The second bill, HB 337, would entirely remove marijuana from the New Hampshire criminal code. This bill would end marijuana prohibition in New Hampshire, but would not establish a system of regulated cultivation, sales, or taxation. It would also repeal prohibitions on paraphernalia related to marijuana use or cultivation. Similar bills have been introduced in New Hampshire in the past, but none has received significant support from legislators.
The third bill, HB 621, would decriminalize possession of less than one ounce of marijuana. The bill would reduce the penalty for possessing less than one ounce of marijuana to a violation punishable by a fine of up to $100. Minors under 18 would also be subject to parental notification and a court-ordered drug awareness program.
Currently, possession of any amount of marijuana in New Hampshire is a misdemeanor punishable by up to a year in jail and a $1,000 fine.

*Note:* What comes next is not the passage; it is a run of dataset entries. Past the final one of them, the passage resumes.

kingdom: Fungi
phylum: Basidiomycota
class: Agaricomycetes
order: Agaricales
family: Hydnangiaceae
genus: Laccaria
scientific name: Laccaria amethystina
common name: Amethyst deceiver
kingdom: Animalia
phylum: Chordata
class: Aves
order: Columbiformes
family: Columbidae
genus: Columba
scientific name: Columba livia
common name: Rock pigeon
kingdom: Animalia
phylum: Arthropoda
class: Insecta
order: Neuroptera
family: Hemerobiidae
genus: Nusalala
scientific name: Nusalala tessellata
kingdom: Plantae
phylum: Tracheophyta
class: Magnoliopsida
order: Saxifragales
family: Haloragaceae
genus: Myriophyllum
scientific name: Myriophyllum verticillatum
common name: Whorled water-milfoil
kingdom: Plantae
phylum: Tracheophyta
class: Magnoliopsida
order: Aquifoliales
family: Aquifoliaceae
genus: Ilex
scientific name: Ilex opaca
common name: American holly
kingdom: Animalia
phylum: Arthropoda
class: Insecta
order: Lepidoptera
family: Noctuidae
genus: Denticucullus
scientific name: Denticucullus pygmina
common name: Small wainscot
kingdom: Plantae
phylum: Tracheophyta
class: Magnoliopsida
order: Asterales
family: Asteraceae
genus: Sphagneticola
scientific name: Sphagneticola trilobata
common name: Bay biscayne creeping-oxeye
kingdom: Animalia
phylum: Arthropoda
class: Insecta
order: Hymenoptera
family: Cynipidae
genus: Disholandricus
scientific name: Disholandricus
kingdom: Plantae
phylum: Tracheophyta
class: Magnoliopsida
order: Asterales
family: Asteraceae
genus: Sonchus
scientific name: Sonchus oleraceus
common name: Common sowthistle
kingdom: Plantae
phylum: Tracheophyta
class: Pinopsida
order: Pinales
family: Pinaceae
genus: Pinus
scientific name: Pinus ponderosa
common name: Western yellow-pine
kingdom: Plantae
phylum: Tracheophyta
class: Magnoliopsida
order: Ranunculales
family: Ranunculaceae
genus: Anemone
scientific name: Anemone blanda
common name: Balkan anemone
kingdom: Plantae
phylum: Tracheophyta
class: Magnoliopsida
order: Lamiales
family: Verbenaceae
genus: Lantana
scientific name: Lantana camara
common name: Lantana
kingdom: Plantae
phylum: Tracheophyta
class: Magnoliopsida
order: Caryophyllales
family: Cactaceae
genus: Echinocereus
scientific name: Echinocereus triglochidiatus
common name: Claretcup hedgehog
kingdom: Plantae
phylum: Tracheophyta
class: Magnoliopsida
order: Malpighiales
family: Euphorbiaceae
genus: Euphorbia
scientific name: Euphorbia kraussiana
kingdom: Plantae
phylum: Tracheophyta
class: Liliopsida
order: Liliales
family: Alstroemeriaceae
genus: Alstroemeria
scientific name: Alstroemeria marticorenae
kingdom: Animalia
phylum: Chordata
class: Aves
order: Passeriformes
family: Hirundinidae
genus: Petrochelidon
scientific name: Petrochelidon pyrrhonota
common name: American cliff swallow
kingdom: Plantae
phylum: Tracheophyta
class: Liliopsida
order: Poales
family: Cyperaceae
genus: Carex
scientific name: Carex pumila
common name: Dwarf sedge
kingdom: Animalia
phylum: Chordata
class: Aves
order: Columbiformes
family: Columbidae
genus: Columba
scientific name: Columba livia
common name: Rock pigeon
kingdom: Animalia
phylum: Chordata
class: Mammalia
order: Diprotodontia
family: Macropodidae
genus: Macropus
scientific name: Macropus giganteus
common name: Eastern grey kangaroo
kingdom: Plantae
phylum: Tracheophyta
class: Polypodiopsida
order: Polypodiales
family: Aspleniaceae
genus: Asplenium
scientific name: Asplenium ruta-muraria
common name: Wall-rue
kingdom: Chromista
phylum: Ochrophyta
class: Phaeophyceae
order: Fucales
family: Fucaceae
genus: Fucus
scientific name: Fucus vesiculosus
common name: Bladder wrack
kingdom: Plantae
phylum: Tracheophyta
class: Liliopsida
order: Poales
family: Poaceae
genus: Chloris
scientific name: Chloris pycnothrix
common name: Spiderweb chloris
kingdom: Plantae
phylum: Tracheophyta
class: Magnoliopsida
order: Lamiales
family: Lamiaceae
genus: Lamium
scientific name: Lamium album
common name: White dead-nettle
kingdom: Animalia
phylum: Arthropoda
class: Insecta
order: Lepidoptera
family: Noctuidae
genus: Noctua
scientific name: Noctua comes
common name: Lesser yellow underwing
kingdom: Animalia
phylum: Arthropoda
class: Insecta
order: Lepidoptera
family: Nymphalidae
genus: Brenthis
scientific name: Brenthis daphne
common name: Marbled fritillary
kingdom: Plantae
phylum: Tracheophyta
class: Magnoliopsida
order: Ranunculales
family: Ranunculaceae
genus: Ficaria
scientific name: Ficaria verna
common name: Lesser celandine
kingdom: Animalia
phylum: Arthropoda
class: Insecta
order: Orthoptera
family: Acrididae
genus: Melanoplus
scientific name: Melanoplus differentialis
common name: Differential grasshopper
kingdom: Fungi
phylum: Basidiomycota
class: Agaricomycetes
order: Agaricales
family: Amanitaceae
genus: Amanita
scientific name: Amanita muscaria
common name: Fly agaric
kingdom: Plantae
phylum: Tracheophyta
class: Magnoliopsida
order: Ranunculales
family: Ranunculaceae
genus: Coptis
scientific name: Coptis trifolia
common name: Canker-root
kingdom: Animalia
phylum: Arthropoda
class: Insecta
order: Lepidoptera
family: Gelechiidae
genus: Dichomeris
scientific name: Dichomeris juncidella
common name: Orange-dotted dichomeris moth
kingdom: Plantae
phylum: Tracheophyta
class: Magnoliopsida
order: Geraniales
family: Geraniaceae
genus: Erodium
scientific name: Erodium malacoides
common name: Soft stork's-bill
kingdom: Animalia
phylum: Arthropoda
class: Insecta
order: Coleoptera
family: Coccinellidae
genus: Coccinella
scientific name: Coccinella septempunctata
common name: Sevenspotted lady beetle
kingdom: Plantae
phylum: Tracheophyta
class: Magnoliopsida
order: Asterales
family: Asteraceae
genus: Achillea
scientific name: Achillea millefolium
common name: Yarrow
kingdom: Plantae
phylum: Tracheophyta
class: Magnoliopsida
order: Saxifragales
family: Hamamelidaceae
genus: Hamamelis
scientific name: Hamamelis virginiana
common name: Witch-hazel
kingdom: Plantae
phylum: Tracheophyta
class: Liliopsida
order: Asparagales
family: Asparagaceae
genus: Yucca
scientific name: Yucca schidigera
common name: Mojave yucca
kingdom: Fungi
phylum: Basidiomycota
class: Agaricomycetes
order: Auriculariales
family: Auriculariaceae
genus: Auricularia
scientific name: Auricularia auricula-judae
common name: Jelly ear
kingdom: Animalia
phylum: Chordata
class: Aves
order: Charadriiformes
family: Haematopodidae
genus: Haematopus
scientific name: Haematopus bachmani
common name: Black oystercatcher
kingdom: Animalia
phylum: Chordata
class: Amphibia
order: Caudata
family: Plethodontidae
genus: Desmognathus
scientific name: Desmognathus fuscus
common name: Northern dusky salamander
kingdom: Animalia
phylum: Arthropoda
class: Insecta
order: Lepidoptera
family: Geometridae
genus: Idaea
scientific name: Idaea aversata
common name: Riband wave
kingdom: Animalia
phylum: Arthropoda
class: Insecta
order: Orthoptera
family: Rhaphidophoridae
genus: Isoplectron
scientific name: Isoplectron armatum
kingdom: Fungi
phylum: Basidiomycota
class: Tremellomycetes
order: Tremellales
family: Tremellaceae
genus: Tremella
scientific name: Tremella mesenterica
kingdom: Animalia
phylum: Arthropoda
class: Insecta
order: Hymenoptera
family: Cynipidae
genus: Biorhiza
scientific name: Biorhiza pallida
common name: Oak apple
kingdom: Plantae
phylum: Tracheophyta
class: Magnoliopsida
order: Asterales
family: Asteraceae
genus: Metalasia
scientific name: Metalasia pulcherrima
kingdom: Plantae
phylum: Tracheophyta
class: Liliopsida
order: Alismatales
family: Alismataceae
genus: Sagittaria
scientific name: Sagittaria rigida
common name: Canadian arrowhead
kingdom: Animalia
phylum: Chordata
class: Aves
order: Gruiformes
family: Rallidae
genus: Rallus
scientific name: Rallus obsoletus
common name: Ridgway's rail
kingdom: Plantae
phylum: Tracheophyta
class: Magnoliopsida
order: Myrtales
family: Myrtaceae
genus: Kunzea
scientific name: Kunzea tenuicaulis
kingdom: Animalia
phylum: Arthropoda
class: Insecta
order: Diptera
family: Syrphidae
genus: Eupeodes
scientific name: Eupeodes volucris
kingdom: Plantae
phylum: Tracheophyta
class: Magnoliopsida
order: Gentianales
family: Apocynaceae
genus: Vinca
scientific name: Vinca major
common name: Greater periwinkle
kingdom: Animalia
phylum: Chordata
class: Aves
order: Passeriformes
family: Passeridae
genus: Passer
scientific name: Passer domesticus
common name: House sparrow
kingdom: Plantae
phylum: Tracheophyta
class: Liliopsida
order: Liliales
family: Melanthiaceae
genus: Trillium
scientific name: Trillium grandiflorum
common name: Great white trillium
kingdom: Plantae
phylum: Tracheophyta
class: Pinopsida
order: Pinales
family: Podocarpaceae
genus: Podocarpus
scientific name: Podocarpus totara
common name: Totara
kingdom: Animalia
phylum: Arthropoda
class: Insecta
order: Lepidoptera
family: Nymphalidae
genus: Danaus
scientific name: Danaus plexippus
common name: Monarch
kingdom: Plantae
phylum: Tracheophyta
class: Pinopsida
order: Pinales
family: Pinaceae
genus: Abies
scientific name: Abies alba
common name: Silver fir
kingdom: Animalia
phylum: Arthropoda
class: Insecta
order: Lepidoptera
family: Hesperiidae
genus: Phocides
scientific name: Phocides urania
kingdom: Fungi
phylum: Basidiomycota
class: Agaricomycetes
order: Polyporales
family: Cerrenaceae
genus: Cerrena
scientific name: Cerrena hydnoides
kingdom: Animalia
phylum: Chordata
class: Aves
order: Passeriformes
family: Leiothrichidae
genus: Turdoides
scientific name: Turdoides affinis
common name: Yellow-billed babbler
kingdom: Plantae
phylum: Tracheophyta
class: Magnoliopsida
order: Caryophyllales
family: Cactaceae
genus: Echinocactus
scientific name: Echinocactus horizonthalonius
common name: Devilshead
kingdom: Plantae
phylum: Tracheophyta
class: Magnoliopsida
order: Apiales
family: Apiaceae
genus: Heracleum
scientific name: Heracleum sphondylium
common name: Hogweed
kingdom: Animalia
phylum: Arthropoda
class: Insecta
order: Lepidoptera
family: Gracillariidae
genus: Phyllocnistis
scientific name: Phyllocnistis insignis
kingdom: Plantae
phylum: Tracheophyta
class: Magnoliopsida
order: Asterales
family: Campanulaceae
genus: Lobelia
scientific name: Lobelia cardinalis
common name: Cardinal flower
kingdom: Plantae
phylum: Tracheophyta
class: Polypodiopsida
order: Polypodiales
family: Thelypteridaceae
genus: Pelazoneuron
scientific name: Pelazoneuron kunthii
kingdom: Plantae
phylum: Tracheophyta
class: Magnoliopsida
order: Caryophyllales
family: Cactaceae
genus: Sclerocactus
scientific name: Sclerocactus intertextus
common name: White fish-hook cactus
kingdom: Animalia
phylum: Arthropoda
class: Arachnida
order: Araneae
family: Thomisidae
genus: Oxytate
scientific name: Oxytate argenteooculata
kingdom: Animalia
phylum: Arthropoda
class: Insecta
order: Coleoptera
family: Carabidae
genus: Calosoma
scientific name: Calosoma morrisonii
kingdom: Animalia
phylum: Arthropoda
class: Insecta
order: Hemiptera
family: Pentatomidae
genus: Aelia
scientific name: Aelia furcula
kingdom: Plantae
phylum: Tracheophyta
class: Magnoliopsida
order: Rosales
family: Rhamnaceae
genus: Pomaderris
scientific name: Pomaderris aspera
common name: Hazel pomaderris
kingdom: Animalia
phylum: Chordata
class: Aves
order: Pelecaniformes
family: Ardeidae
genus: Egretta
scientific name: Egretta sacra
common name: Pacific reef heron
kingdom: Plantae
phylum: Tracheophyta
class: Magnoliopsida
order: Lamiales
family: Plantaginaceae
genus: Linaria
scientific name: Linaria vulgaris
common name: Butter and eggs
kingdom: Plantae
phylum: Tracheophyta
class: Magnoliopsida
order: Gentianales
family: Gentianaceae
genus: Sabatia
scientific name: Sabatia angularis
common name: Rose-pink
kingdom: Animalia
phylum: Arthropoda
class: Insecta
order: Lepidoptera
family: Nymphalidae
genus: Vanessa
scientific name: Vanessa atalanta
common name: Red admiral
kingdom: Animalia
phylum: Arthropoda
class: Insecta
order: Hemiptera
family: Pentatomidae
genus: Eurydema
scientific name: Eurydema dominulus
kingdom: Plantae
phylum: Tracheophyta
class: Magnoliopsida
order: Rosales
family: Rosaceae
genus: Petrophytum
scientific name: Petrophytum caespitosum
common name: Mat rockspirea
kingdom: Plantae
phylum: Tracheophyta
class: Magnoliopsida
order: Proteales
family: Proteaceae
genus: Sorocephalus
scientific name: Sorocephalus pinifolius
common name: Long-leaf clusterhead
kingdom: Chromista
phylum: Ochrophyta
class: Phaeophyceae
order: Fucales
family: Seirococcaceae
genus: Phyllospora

A similar bill, HB 1526, passed the House in a 162-161 vote on in March 2012, but it was unanimously rejected by the Senate. Previously, in 2010, the New Hampshire House passed HB 1653 (213-137), but it was rejected by the Senate following a veto threat by Gov. John Lynch.
New England states have long supported marijuana reform. New Hampshire remains the only state in New England that does not allow the medical use of marijuana. Neighbors in Maine, Massachusetts, Rhode Island and Connecticut have all decriminalized possessing small amounts of marijuana, and Vermont is considering two decriminalization bills so far in 2013.
Polling conducted in January of 2013 by Public Policy Polling reported that 53% of New Hampshire voters support changing state law to regulate and tax marijuana similarly to alcohol, only 37% were opposed. Polls also show that over two-thirds of New Hampshire voters support medical marijuana coming to the Granite State.
New Hampshire has been targeted by the Marijuana Policy Project for a 2013 medical marijuana bill, which they expect incoming Gov. Maggie Hassan (D), who is a strong supporter of medical marijuana, to sign if it passes the Legislature. Medical marijuana bills passed the legislature in 2009 and 2012, but were vetoed by former Gov. John Lynch.